End the day at Mama’s Oyster House, famous for its catfish, served fried or blackened and topped off with shrimp etouffée. It’s a kitschy place, with moose heads and neon-beer signs, but the food delivers. End the night with live music, cold brews, trivia and more at Cane River Brewing Company, housed in a refurbished cotton gin building that is nearly a century old.
Fort St. Jean Baptiste State Historic Site
Cane River Queen
Clementine Hunter murals at Melrose Plantation
Day 3: Final Day of Fun
There are several plantations nearby, including the Cane River Creole National Historical Park – which consists of Oakland Plantation and Magnolia Plantation – and Melrose Plantation. Melrose is an early Louisiana-style plantation house, built in 1833 and later expanded upon. What makes Melrose so interesting is its unique history and strong matriarchs. Dating back to 1796, Melrose was owned by Marie Therese Coin-Coin, a freed slave who was granted the land by her former owner – also thought to be the father of many of her children. A century later, the plantation became a haven for writers and artists. Among them was the celebrated African American folk artist, Clementine Hunter, whose murals and paintings can be seen throughout the plantation.
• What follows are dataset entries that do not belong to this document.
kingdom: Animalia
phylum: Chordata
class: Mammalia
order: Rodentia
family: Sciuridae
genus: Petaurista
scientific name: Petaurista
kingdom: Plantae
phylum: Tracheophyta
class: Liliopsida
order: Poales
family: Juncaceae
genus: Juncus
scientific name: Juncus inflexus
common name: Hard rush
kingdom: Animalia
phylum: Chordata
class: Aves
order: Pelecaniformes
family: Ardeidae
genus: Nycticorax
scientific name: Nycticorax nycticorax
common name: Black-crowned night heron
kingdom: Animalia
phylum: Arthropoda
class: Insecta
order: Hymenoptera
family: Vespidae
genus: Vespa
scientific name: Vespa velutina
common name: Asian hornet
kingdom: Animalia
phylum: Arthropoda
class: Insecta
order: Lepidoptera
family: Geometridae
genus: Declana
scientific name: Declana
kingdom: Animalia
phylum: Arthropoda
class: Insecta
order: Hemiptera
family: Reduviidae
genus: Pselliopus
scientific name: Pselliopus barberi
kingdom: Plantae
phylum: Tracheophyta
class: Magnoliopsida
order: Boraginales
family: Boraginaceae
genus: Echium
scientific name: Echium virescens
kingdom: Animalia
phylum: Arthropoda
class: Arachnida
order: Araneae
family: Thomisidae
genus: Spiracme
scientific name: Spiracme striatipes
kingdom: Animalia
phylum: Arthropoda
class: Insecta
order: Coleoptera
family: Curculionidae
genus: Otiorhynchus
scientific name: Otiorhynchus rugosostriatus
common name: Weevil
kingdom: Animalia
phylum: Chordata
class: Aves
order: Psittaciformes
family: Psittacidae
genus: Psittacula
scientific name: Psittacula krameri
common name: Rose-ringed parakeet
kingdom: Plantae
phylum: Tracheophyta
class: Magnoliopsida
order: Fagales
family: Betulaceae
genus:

Try paddle boarding or kayaking if you’re feeling adventurous, or enjoy a smooth sunset cruise down the Cane River with a drink in hand. A trip on the Cane River Queen is perfect for those looking for a relaxing outdoor excursion, while Cane River Paddle and Pedal Sports offers fun activities directly on the river. The Cane River is quite the attraction for locals and visitors alike. Catch live music and family-fun events at the riverfront area equipped with the Downtown Riverbank Stage, amphitheater seating, and a brick promenade that runs along the river.